Witness gossip. If L1 includes witness-cosigned logs (Sigsum, the OmniWitness/ArmoredWitness ecosystem), the operator should verify that fresh cosignatures are being produced at the configured cadence and that no witness has stopped gossiping. A witness pool that quietly drops below the configured cosignature threshold is a silent degradation; the verifier presented with a record at year-five sees fewer cosignatures than expected and has to decide whether to accept the record. Monitoring is “alert if cosignature count for the latest tree head is below threshold for more than X hours.”
Key rotation. Each tier has its own key lifecycle. L0 server-signing keys, L2 aggregator keys, and L1 anchor public keys all rotate at different cadences. The verifier holding a record from year five may need to check a signature against a key that was retired three years ago; the system has to keep the historical key set discoverable (typically via a TUF-distributed root metadata bundle, as Sigstore does for Rekor). Designs that rely on “current key only” verification break the audit story.
When NOT To Use This Pattern
Three-tier separation is engineering effort the audit-log domain pays back quickly. It is not free, and there are environments where the simpler designs are better.
Low throughput. A system that produces 50 events per day, with predictable bursts and a 24h batch tolerance, can plausibly skip L2 and direct-submit each event to L1. The cost-amortisation argument does not bite at that scale; the engineering simplicity of “one event, one anchor” wins.
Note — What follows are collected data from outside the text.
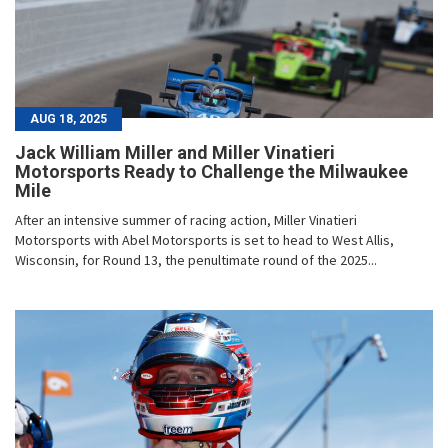
AUG 18, 2025
Jack William Miller and Miller Vinatieri
Motorsports Ready to Challenge the Milwaukee
Mile
After an intensive summer of racing action, Miller Vinatieri
Motorsports with Abel Motorsports is set to head to West Allis,
Wisconsin, for Round 13, the penultimate round of the 2025...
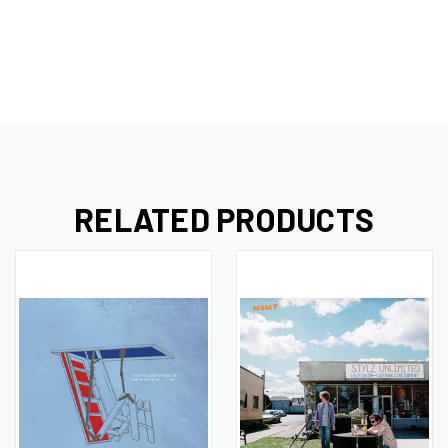
RELATED PRODUCTS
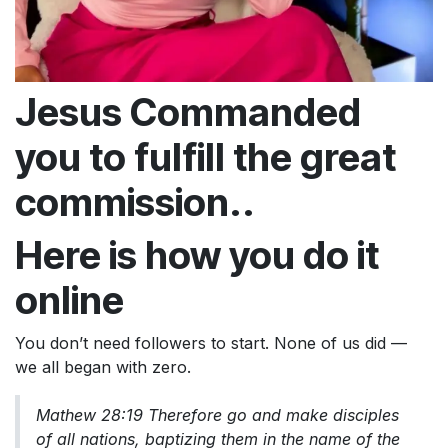
Jesus Commanded
you to fulfill the great
commission..
Here is how you do it
online
You don’t need followers to start. None of us did —
we all began with zero.
Mathew 28:19 Therefore go and make disciples
of all nations, baptizing them in the name of the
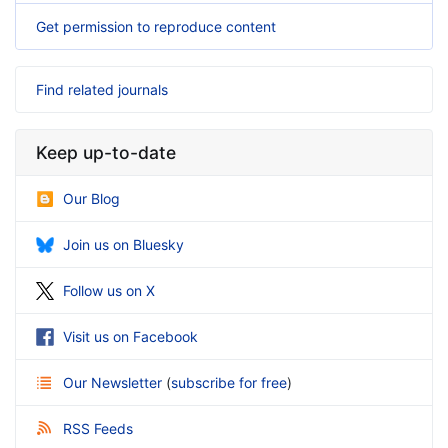
Get permission to reproduce content
Find related journals
Keep up-to-date
Our Blog
Join us on Bluesky
Follow us on X
Visit us on Facebook
Our Newsletter
(
subscribe for free
)
RSS Feeds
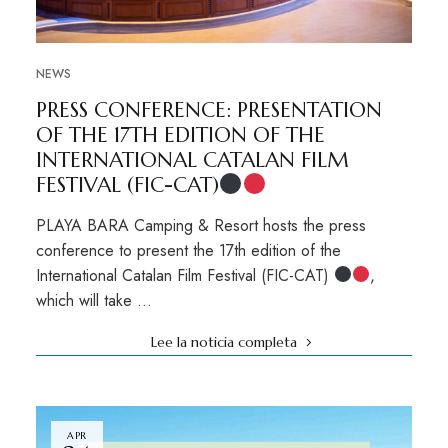
NEWS
PRESS CONFERENCE: PRESENTATION
OF THE 17TH EDITION OF THE
INTERNATIONAL CATALAN FILM
FESTIVAL (FIC-CAT)
PLAYA BARA Camping & Resort hosts the press
conference to present the 17th edition of the
International Catalan Film Festival (FIC-CAT)
,
which will take …
Lee la noticia completa
APR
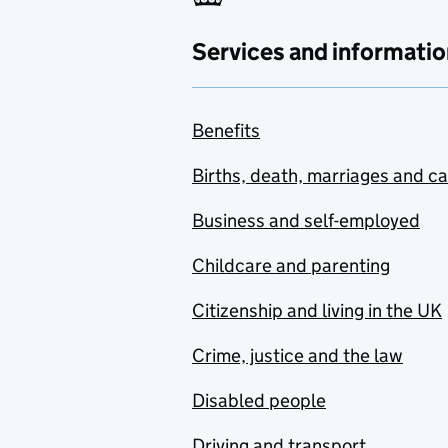
Services and informatio
Benefits
Births, death, marriages and c
Business and self-employed
Childcare and parenting
Citizenship and living in the UK
Crime, justice and the law
Disabled people
Driving and transport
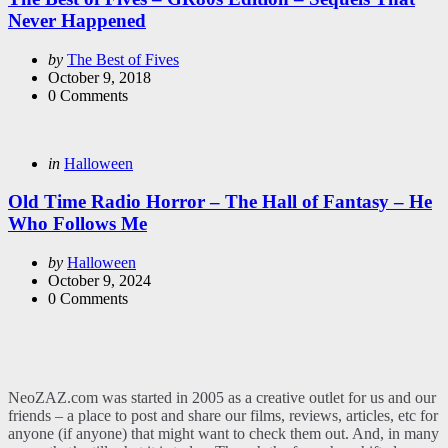
Never Happened
Posted
by
The Best of Fives
by
October 9, 2018
0
Comments
Categories
Posted
in
Halloween
in
Old Time Radio Horror – The Hall of Fantasy – He
Who Follows Me
Posted
by
Halloween
by
October 9, 2024
0
Comments
NeoZAZ.com was started in 2005 as a creative outlet for us and our
friends – a place to post and share our films, reviews, articles, etc for
anyone (if anyone) that might want to check them out. And, in many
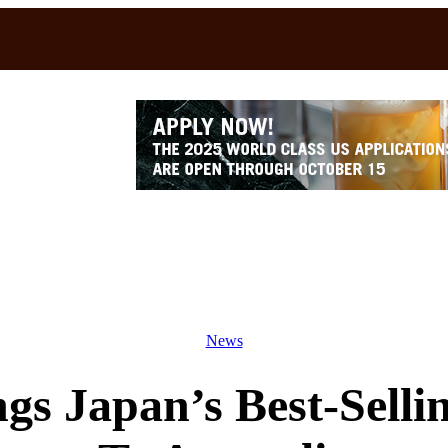
News
gs Japan’s Best-Selli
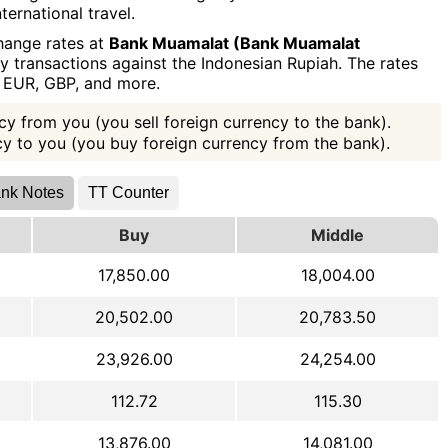
ternational travel.
hange rates at
Bank Muamalat (Bank Muamalat
y transactions against the Indonesian Rupiah. The rates
, EUR, GBP, and more.
y from you (you sell foreign currency to the bank).
ncy to you (you buy foreign currency from the bank).
nk Notes
TT Counter
Buy
Middle
17,850.00
18,004.00
20,502.00
20,783.50
23,926.00
24,254.00
112.72
115.30
13,876.00
14,081.00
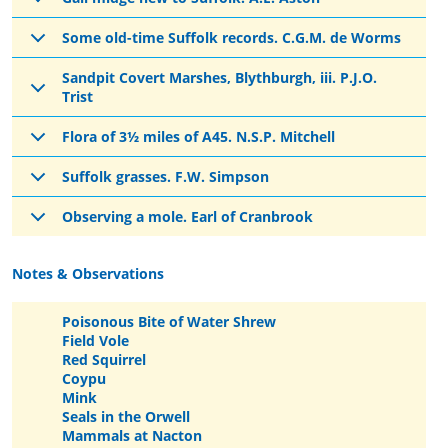
Some old-time Suffolk records. C.G.M. de Worms
Sandpit Covert Marshes, Blythburgh, iii. P.J.O.
Trist
Flora of 3½ miles of A45. N.S.P. Mitchell
Suffolk grasses. F.W. Simpson
Observing a mole. Earl of Cranbrook
Notes & Observations
Poisonous Bite of Water Shrew
Field Vole
Red Squirrel
Coypu
Mink
Seals in the Orwell
Mammals at Nacton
The threshold at which L2 becomes worthwhile is approximately when the L1 cost line item exceeds the L2 implementation and operations cost — typically at 10^3 events per day and certainly at 10^4.
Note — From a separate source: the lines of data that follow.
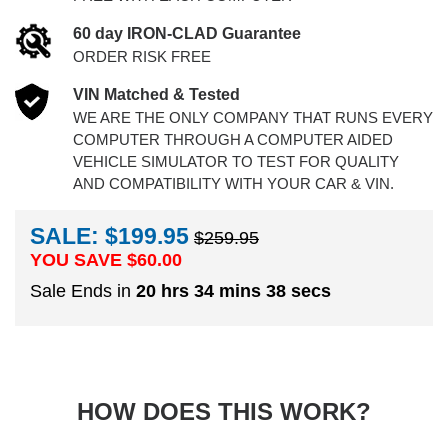
60 day IRON-CLAD Guarantee
ORDER RISK FREE
VIN Matched & Tested
WE ARE THE ONLY COMPANY THAT RUNS EVERY
COMPUTER THROUGH A COMPUTER AIDED
VEHICLE SIMULATOR TO TEST FOR QUALITY
AND COMPATIBILITY WITH YOUR CAR & VIN.
SALE: $199.95
$259.95
YOU SAVE $
60.00
Sale Ends in
20 hrs 34 mins 37 secs
HOW DOES THIS WORK?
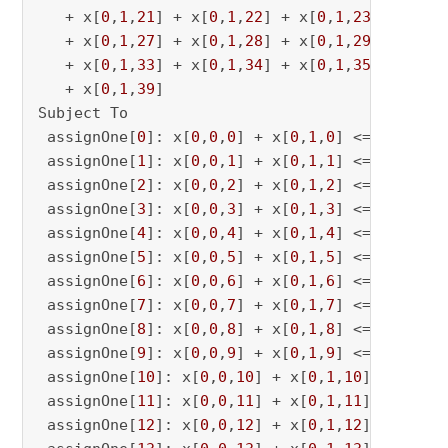
   + x[
0
,
1
,
21
] + x[
0
,
1
,
22
] + x[
0
,
1
,
23
] + x[
0
,
   + x[
0
,
1
,
27
] + x[
0
,
1
,
28
] + x[
0
,
1
,
29
] + x[
0
,
   + x[
0
,
1
,
33
] + x[
0
,
1
,
34
] + x[
0
,
1
,
35
] + x[
0
,
   + x[
0
,
1
,
39
]

Subject To

 assignOne[
0
]: x[
0
,
0
,
0
] + x[
0
,
1
,
0
] <= 
1
 assignOne[
1
]: x[
0
,
0
,
1
] + x[
0
,
1
,
1
] <= 
1
 assignOne[
2
]: x[
0
,
0
,
2
] + x[
0
,
1
,
2
] <= 
1
 assignOne[
3
]: x[
0
,
0
,
3
] + x[
0
,
1
,
3
] <= 
1
 assignOne[
4
]: x[
0
,
0
,
4
] + x[
0
,
1
,
4
] <= 
1
 assignOne[
5
]: x[
0
,
0
,
5
] + x[
0
,
1
,
5
] <= 
1
 assignOne[
6
]: x[
0
,
0
,
6
] + x[
0
,
1
,
6
] <= 
1
 assignOne[
7
]: x[
0
,
0
,
7
] + x[
0
,
1
,
7
] <= 
1
 assignOne[
8
]: x[
0
,
0
,
8
] + x[
0
,
1
,
8
] <= 
1
 assignOne[
9
]: x[
0
,
0
,
9
] + x[
0
,
1
,
9
] <= 
1
 assignOne[
10
]: x[
0
,
0
,
10
] + x[
0
,
1
,
10
] <= 
1
 assignOne[
11
]: x[
0
,
0
,
11
] + x[
0
,
1
,
11
] <= 
1
 assignOne[
12
]: x[
0
,
0
,
12
] + x[
0
,
1
,
12
] <= 
1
Single jurisdiction, no trust-diversity requirement. A purely internal compliance log where the auditor is a sister team in the same organisation and trusts the operator’s key directly does not need L1. L0 alone is enough. Adding L2 + L1 is overengineering; the three-tier model exists for cross-organisational and cross-jurisdictional verification, and absent that requirement the pattern is unjustified.
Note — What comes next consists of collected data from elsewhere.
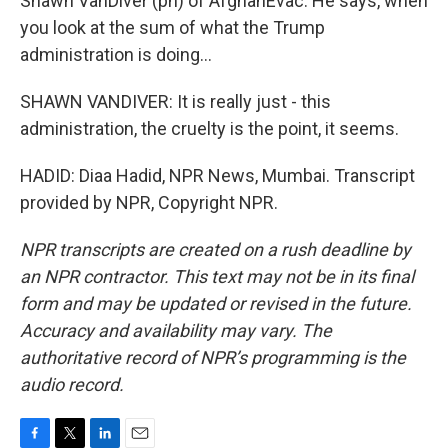
Shawn VanDiver (ph) of AfghanEvac. He says, when
you look at the sum of what the Trump
administration is doing...
SHAWN VANDIVER: It is really just - this
administration, the cruelty is the point, it seems.
HADID: Diaa Hadid, NPR News, Mumbai. Transcript
provided by NPR, Copyright NPR.
NPR transcripts are created on a rush deadline by
an NPR contractor. This text may not be in its final
form and may be updated or revised in the future.
Accuracy and availability may vary. The
authoritative record of NPR’s programming is the
audio record.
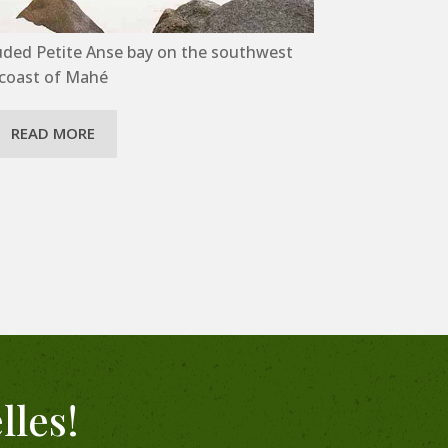
uded Petite Anse bay on the southwest
coast of Mahé
READ MORE
lles!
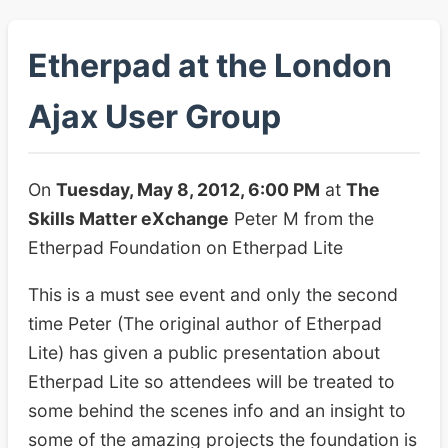
Etherpad at the London
Ajax User Group
On
Tuesday, May 8, 2012, 6:00 PM
at
The
Skills Matter eXchange
Peter M from the
Etherpad Foundation on Etherpad Lite
This is a must see event and only the second
time Peter (The original author of Etherpad
Lite) has given a public presentation about
Etherpad Lite so attendees will be treated to
some behind the scenes info and an insight to
some of the amazing projects the foundation is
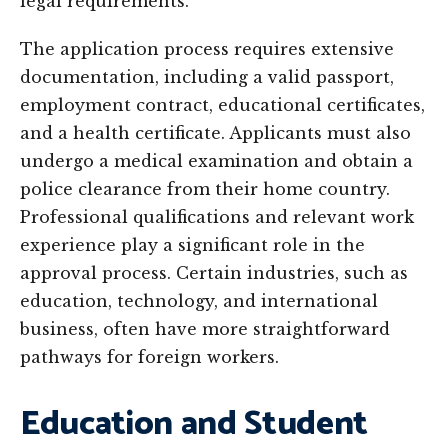
legal requirements.
The application process requires extensive
documentation, including a valid passport,
employment contract, educational certificates,
and a health certificate. Applicants must also
undergo a medical examination and obtain a
police clearance from their home country.
Professional qualifications and relevant work
experience play a significant role in the
approval process. Certain industries, such as
education, technology, and international
business, often have more straightforward
pathways for foreign workers.
Education and Student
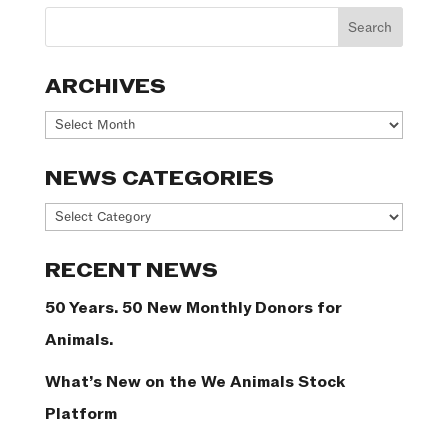
ARCHIVES
Archives
NEWS CATEGORIES
News
Categories
RECENT NEWS
50 Years. 50 New Monthly Donors for
Animals.
What’s New on the We Animals Stock
Platform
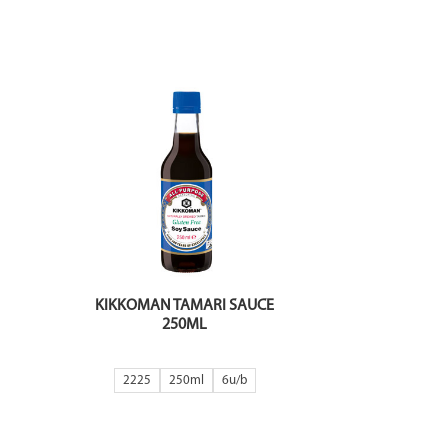
KIKKOMAN TAMARI SAUCE
250ML
2225
250ml
6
No per-decision verifiability requirement. A telemetry pipeline that ingests events for analytics, produces aggregate metrics, and never needs to answer “show me the verifiable proof for this specific event” is not an audit log. It is a database. Merkle trees and L1 anchoring add complexity for a property the system does not need. (The 5-question test in tech-25 frames this distinction explicitly.)
The structural lesson is to apply the three-tier pattern only when the cost, scale, and trust requirements all justify it. Where they do, the pattern is the dominant design across multiple domains — payments (Bitcoin/Lightning), smart-contract scaling (Ethereum rollups), the WebPKI (RFC 9162 Certificate Transparency), and regulated decision evidence (the Evidence Pack stack) — and the convergence is not coincidence. It is the shape that emerges when storage, settlement, and aggregation are decoupled instead of conflated.